(AKA the part where I realize I don't know who the bad guy is anymore. Therefore it must be me.)
He reached out for my hand and I crossed to take it with my left, for my right is still clutched around this big anesthetizing glass of red wine.
He then proceeds to squeeze my fingers gently as he starts a story for Lochlan (and Ben by default, so far the silent witness who prefers not to wade into our history wars) about how over the years he has noticed that the peripatetic nature of my upbringing under Lochlan's charge has led to a a desire to attach unreasonable meanings and importance to select possessions, in addition to an over-attachment to people, coupled with that debilitating fear of abandonment that carries a whole other name for it straight out of the DSM-VI but we don't like labels, oh no, we do not. So that a beautiful custom made wardrobe of underclothes wasn't just a few little pieces of velvet, they were my moment of elevation, a fantasy-come-true moment in which for the first time the most luxurious and fine fabrics became my everyday. That it hasn't been so long since Lochlan won a hundred wars with the simple gesture of giving back my music box snowglobe with my initials on it that I had to abandon once before. That Lochlan has absolutely no right whatsoever at any point to take things that belong to me and destroy them, that he would be wise to understand that it's his easy dismissal of things that are important to me that make me unsure, untrusting, almost uncaring because all of this is fleeting and can be taken away in a heartbeat.

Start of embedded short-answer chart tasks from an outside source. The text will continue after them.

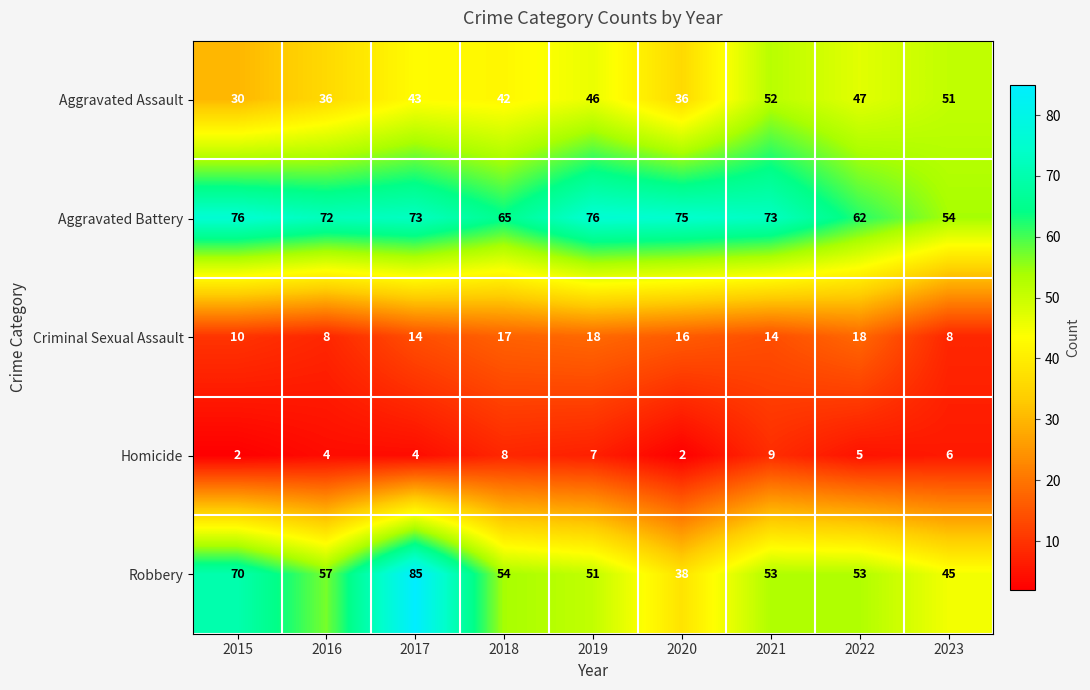

What is the spread (max minus min) of values at 2018?

57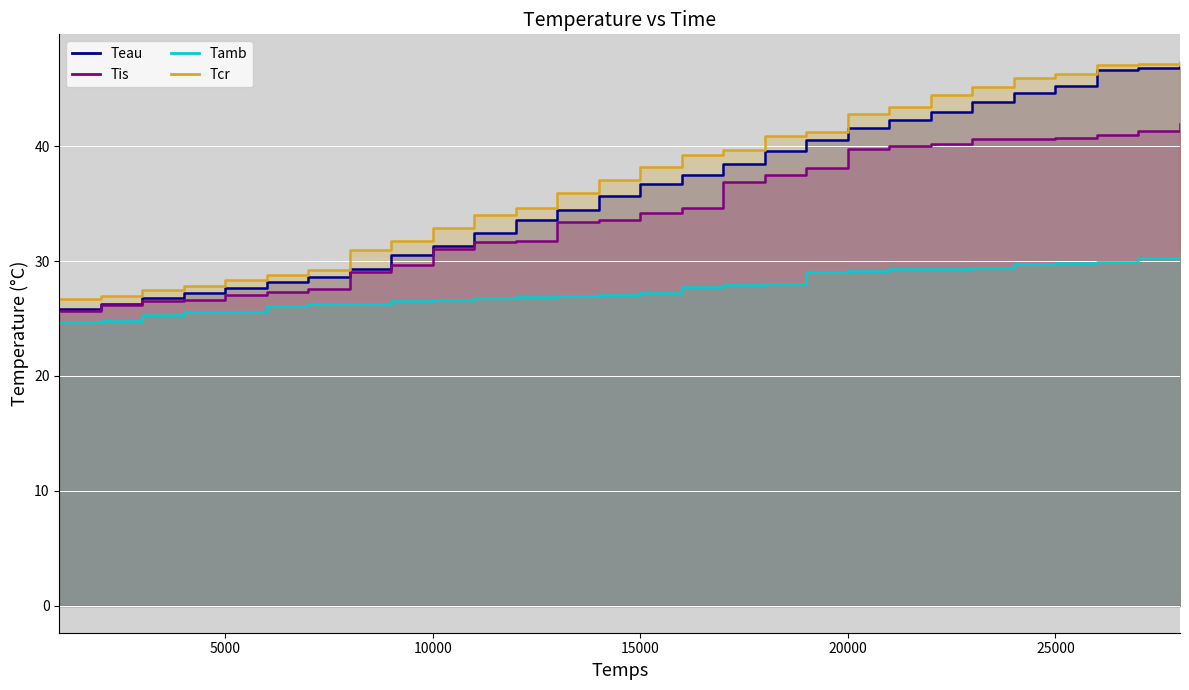

True or false: Teau and Tamb cross at least once.

False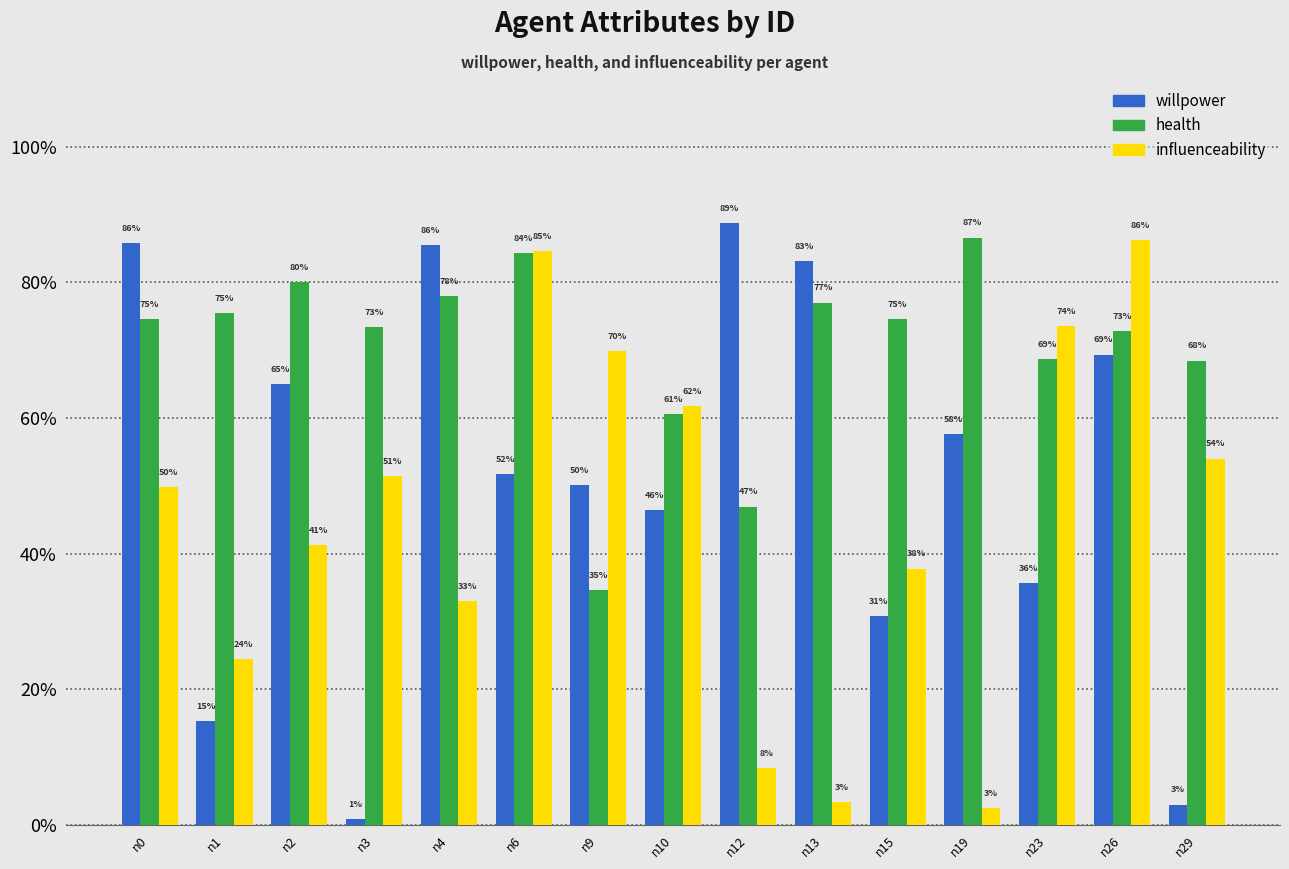

What is the difference between the highest and lowest values at n15?

0.4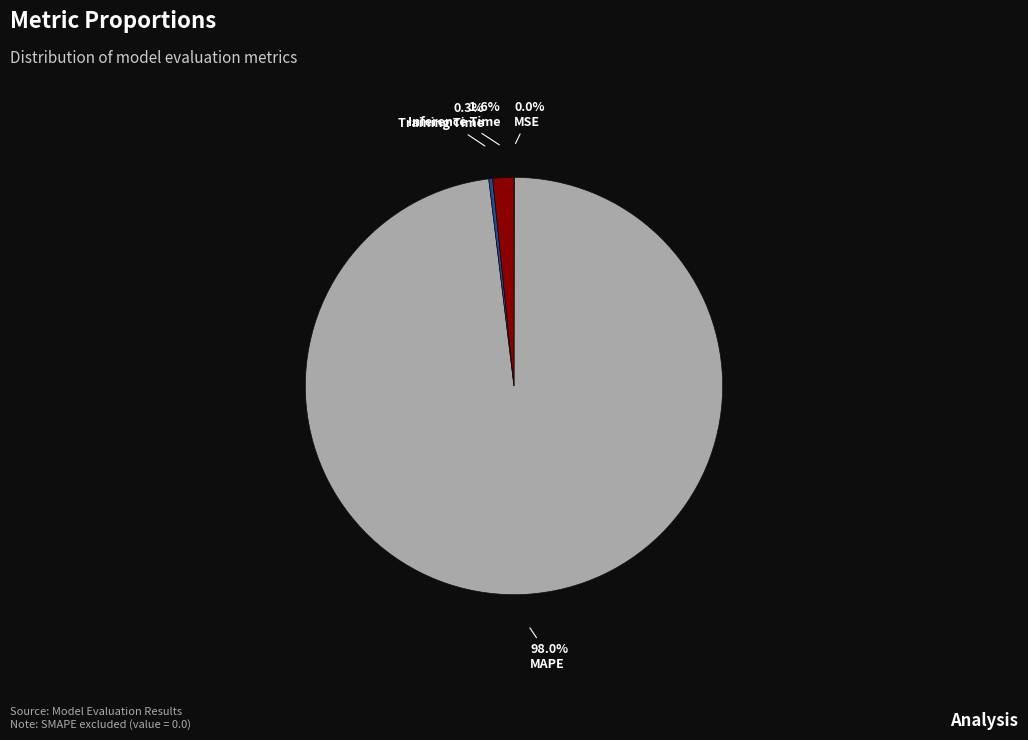

Is the sum of Inference Time and MAPE greater than half?

Yes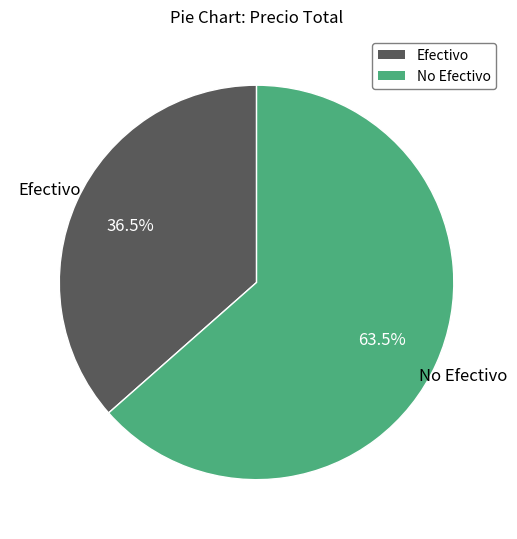

Is there any slice that represents more than half of the pie?

Yes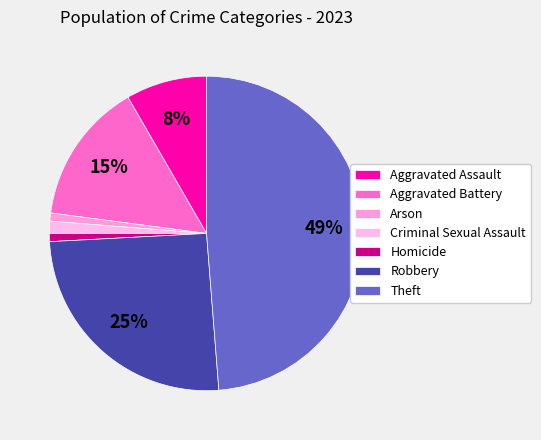

To the nearest percent, what percentage of the pie is Aggravated Assault?

8%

Loch is almost speechless at what he's being blamed for.
This is my fault? Death is the only permanent? I didn't teach her that! Cole taught her that. Jake taught her that.
No, But death just drove it home and now look at the mess she is and why do you want to perpetuate this? Let her have nice things. Allow nice things to be provided for her. Respect her and her things and those who care for her and remember you are one of her things and you are only here because I have very great respect for Bridget.
And Lochlan snorts. You respect her every time you tie her down, is that it?
Our arrangements are none of your business and you've missed the point. Want to stay here with your friends and your daughter? Don't fuck up again.
If I go, Bridget goes with me. Lochlan looks at me. I see the fear. Top left. Just a glint of it.
I nod and raise my chin up.
Caleb pulls me right down into his lap, grinding my wrist bones, wrapping his arm around me tightly. No, see. You can't go. Sorry, Doll. Your son stays here and so you stay here with him. This isn't negotiable and I would love to know what sort of brain damage keeps it coming up as an option in his little burning mind. Caleb is talking about Loch but he hasn't taken his eyes off me. He starts talking to him again before I can process any of this. Oh, I don't need to. It doesn't change. Do we have an understanding, then? You don't touch her things, I don't touch you. You've got such a good life here. Don't fuck it up, Pyro.
And then he let go and pushed me up off his lap. He said he'll have a raincheck, that she's already drunk and defensive and that's never a good combination, that when the new things are delivered we will reschedule so he can see how they fit. How they look. He didn't say how they feel but that is what he meant. The pretty fabrics aren't for me, they're for them.
This morning the new box arrived and was delivered to the main house. Inside, not two new sets but three, including one in butterscotch velvet with pearl buttons that I wasn't expecting. The new dark rose is beautiful, the mint green striking and when I tried one of them on I thought they had goofed so I tried on all three. They're too big and sag off me. I didn't eat much this week. Too sick. I wonder if he'll blame Lochlan for that too.